- Title screen for Magical Angel Sweet Mint

魔法のエンジェルスイートミント (Mahō no Enjeru Suīto Minto)
- Genre: Magical girl
- Directed by: Jūtarō Ōba
- Produced by: Shinsuke Kurabayashi Minoru Ōno Hiroshi Katō
- Written by: Brother Noppo
- Music by: Osamu Totsuka
- Studio: Ashi Productions
- Original network: TXN (TV Tokyo)
- Original run: May 2, 1990 – March 27, 1991
- Episodes: 47

= Magical Angel Sweet Mint =

Japanese anime television series

Magical Angel Sweet Mint (魔法のエンジェルスイートミント, Mahō no Enjeru Suīto Minto) is a magical girl anime TV series produced by Ashi Productions and aired from May 2, 1990 to March 27, 1991 on TV Tokyo.

==Plot==
Magical Angel Sweet Mint anime tells the story about Mint, a young girl who is the princess of the world of dreams and magic. The natural environment of her world is only a reflection of the dreams of the people on Earth.
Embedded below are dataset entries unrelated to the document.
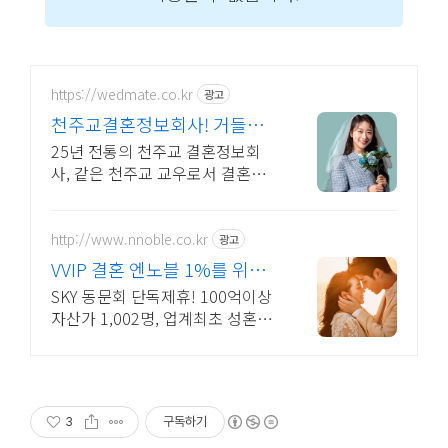
https://wedmate.co.kr
광고
천주교결혼정보회사! 거들짝
이상형 프로필 무료 받아보기
25년 전통의 천주교 결혼정보회
사, 같은 천주교 교우로서 결혼을
함께 만듭니다.
http://www.nnoble.co.kr
광고
VVIP 결혼 엔노블 1%를 위한
상류층 결정사
SKY 동문회 단독제휴! 100억이상
자산가 1,002명, 업계최초 성혼주
의 시행 변호사검증 회원수 공개,
전문직/엘리트/노블레스 전문, 여
성가족부장관대상 2회수상
3
구독하기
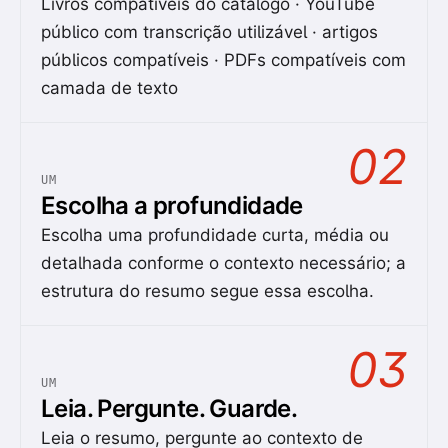
Livros compatíveis do catálogo · YouTube
público com transcrição utilizável · artigos
públicos compatíveis · PDFs compatíveis com
camada de texto
02
UM
Escolha a profundidade
Escolha uma profundidade curta, média ou
detalhada conforme o contexto necessário; a
estrutura do resumo segue essa escolha.
03
UM
Leia. Pergunte. Guarde.
Leia o resumo, pergunte ao contexto de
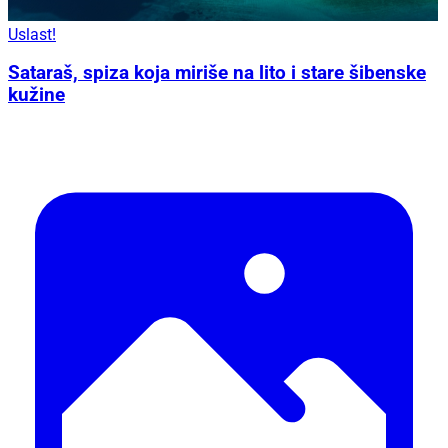
Uslast!
Sataraš, spiza koja miriše na lito i stare šibenske
kužine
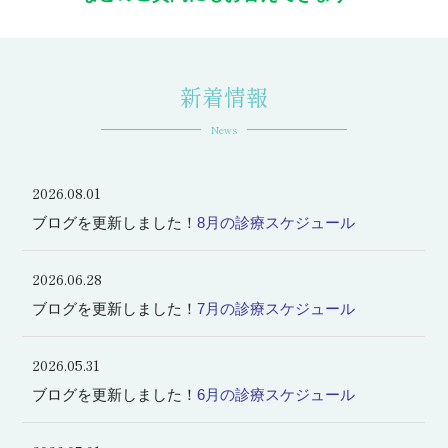
新着情報
News
2026.08.01
ブログを更新しました！
8月の診療スケジュール
2026.06.28
ブログを更新しました！
7月の診療スケジュール
2026.05.31
ブログを更新しました！
6月の診療スケジュール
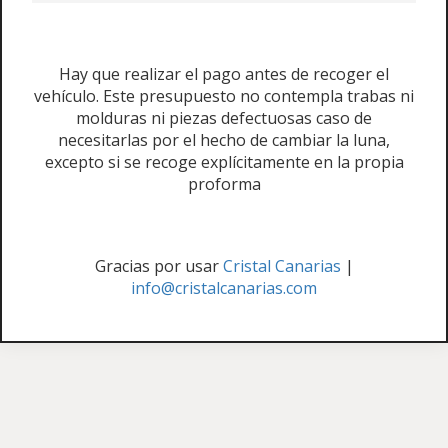
Hay que realizar el pago antes de recoger el
vehículo. Este presupuesto no contempla trabas ni
molduras ni piezas defectuosas caso de
necesitarlas por el hecho de cambiar la luna,
excepto si se recoge explícitamente en la propia
proforma
Gracias por usar
Cristal Canarias
|
info@cristalcanarias.com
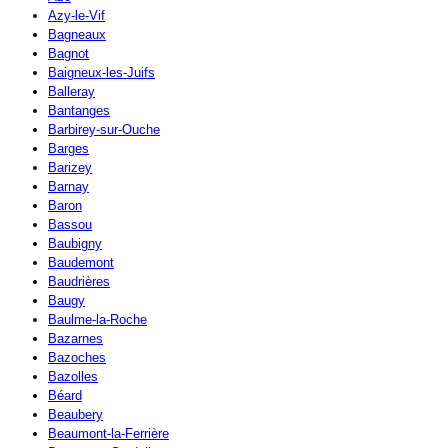
Azy-le-Vif
Bagneaux
Bagnot
Baigneux-les-Juifs
Balleray
Bantanges
Barbirey-sur-Ouche
Barges
Barizey
Barnay
Baron
Bassou
Baubigny
Baudemont
Baudrières
Baugy
Baulme-la-Roche
Bazarnes
Bazoches
Bazolles
Béard
Beaubery
Beaumont-la-Ferrière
The World of Dreams and Magic reflect the hopes and dreams of people on Earth. That world is starting to die due to people losing faith in dreams and magic and allowing darkness to take over their hearts.

==Characters==
- Mint (ミント, Minto)

Mint is a 12-year-old princess from Fairy Land attending school in the human world. She has a kind heart and a gentle personality. Her accessories include: the Mint Stick (her magic wand), Mint Compact (which is attached to her arm that turns into her wand and arrow), Mint Arrow (which changes her clothes just like Minky Momo), Star Accessory Earrings, and Star Necklace. Her incantation is "Parieru Remurin Sweet Mint". Mint has an insatiable appetite, and can often be seen eating hamburgers and fries about anytime during the day, even in the morning.
- Waffle

Waffle is Mint's pint-sized flying pet penguin.
- Nuts (ナッツ, Nattsu)

Mint's friend who is 14 years old, Nuts loves to read and is very family-oriented. She can transform using a magical synthesizer brooch.
- Plum

One of Mint's friends, Plum has extreme vertigo, is a bit of a flirt. He is a quick thinker and helped Mint get out of some trouble with the police. He has a magical pendant.